Given:
$$ f(x) = \frac{1}{1+a^2x^2} \text{with } a=4 \text{ in the interval }[-1,1]$$
Approximate the function $f(x)$ in the least squares sense using legendre polynomials up to order 2.
The approximation is:
$$ \tilde f(x) = \sum_{k=1}^2c_kP_k(x)\tag1$$
And the coefficients are:
$$c_k=\frac{1}{\|P_k(x)\|^2} \int_{-1}^{1}f(x)P_k(x)dx\tag2$$
where:
$$\|P_k(x)\|^2 = \frac{2}{2k+1}\tag3$$
I am ok up to this point. Next, my notes say that from the above expressions we can see that the calculation involves the integrals:
$$ I_m = \int_{-1}^{1}\frac{x^m}{1+a^2x^2}dx \tag4$$
and that they satisfy the recurrence relation:
$$ I_m = \frac{2}{(m-1)a^2}-\frac{1}{a^2}I_{m-2} \text{ with }I_o=\frac{2}{a}\tan^{-1}(a)\tag5$$ and that:
$$\forall{m\equiv 1 \pmod{2}}: I_m=0 \tag6 $$
Could someone explain 4, 5, and 6 to me please?

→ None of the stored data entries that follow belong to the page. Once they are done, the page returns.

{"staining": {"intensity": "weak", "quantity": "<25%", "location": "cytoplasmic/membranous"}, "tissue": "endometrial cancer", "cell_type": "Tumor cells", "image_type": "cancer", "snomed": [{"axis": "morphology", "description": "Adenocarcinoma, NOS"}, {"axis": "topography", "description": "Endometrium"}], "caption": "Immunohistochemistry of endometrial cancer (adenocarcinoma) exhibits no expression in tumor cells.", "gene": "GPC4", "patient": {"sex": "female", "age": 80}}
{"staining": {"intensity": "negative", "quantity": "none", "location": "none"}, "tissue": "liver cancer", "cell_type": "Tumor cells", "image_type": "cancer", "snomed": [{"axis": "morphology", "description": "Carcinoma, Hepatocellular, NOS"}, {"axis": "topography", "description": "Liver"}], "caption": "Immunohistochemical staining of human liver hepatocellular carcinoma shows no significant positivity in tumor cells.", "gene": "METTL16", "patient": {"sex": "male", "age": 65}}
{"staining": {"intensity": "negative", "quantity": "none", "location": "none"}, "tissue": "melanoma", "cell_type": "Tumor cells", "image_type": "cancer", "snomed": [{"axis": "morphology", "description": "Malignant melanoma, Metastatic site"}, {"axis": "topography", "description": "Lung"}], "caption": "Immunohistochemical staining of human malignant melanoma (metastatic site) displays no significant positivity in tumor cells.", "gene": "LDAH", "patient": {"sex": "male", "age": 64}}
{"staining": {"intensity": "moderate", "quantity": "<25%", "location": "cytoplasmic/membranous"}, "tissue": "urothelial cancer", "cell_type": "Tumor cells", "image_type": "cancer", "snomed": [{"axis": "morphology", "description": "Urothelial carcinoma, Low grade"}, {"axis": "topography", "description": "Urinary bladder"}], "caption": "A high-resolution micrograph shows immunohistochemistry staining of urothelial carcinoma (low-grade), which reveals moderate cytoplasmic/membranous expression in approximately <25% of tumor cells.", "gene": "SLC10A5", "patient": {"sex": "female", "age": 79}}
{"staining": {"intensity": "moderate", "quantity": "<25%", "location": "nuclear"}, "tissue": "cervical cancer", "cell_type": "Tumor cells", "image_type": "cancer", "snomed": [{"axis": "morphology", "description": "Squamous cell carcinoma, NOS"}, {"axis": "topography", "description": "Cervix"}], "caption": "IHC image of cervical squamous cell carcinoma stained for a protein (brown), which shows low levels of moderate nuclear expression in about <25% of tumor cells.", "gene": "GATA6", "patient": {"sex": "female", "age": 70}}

$P_k$ is a polynomial (of degree $k$) so obviously, $\int_{-1}^1 f(x)P_k(x)dx$ is a sum of terms $I_m$ times some number. This covers (4). As $P_0 = 1$, $$I_0 = \int_{-1}^1 \frac{1}{1+a^2x^2}dx = \left[ \frac{arctan(ax)}{a}\right]_{-1}^{+1} = \frac{2}{a}arctan(a)$$ The recurrence relation can be derived as follows: \begin{equation} \begin{split} I_m &= \int_{-1}^1 \frac{x^m}{1+a^2x^2}dx \\ &= \int_{-1}^1 x^{m-2}\frac{x^2}{1+a^2x^2}dx \\ &= \int_{-1}^1 \frac{x^{m-2}}{a^2}\left(1-\frac{1}{1+a^2x^2}\right)dx \\ &= \left[\frac{x^{m-1}}{(m-1)a^2}\right]_{-1}^{+1} - \frac{1}{a^2}\int_{-1}^1 \frac{x^{m-2}}{1+a^2x^2}dx \\ &= \frac{1 - (-1)^{m-1}}{(m-1)a^2} - \frac{1}{a^2}I_{m-2} \end{split} \end{equation} For even $m$, this results in $$I_m = \frac{2}{(m-1)a^2} - \frac{1}{a^2}I_{m-2}$$ while for odd m this gives $$I_m = - \frac{1}{a^2}I_{m-2}$$ This covers (5) and also (6), as $$I_1 = \int_{-1}^1 \frac{x}{1+a^2x^2}dx = \left[ \frac{ln(1+a^2x^2)}{2a^2}\right]_{-1}^{+1} = 0$$